Pull out each line of the listing below that contains the string "ФНПР". Matching is case-sensitive.

[[ DATA UNDER STUDY open ]]

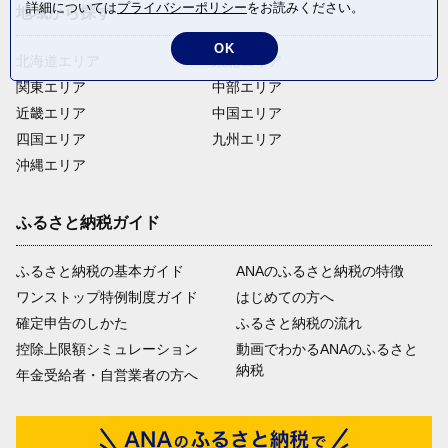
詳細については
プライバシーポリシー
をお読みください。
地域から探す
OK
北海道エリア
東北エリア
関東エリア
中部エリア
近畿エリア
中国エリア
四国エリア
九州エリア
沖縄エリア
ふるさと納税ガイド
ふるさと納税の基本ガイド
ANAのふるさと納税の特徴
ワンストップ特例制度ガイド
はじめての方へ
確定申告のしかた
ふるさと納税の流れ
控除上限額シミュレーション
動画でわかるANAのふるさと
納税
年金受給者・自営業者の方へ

[[ DATA UNDER STUDY closed ]]
[[ DATA UNDER STUDY open ]]

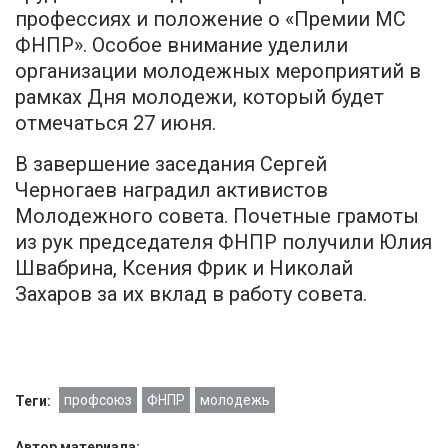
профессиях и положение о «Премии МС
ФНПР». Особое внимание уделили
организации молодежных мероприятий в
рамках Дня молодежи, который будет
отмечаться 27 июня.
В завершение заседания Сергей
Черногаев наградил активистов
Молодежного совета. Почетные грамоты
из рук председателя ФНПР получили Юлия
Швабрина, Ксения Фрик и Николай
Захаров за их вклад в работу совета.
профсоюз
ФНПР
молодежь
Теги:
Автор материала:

[[ DATA UNDER STUDY closed ]]

**REPLY**
ФНПР». Особое внимание уделили
из рук председателя ФНПР получили Юлия
ФНПР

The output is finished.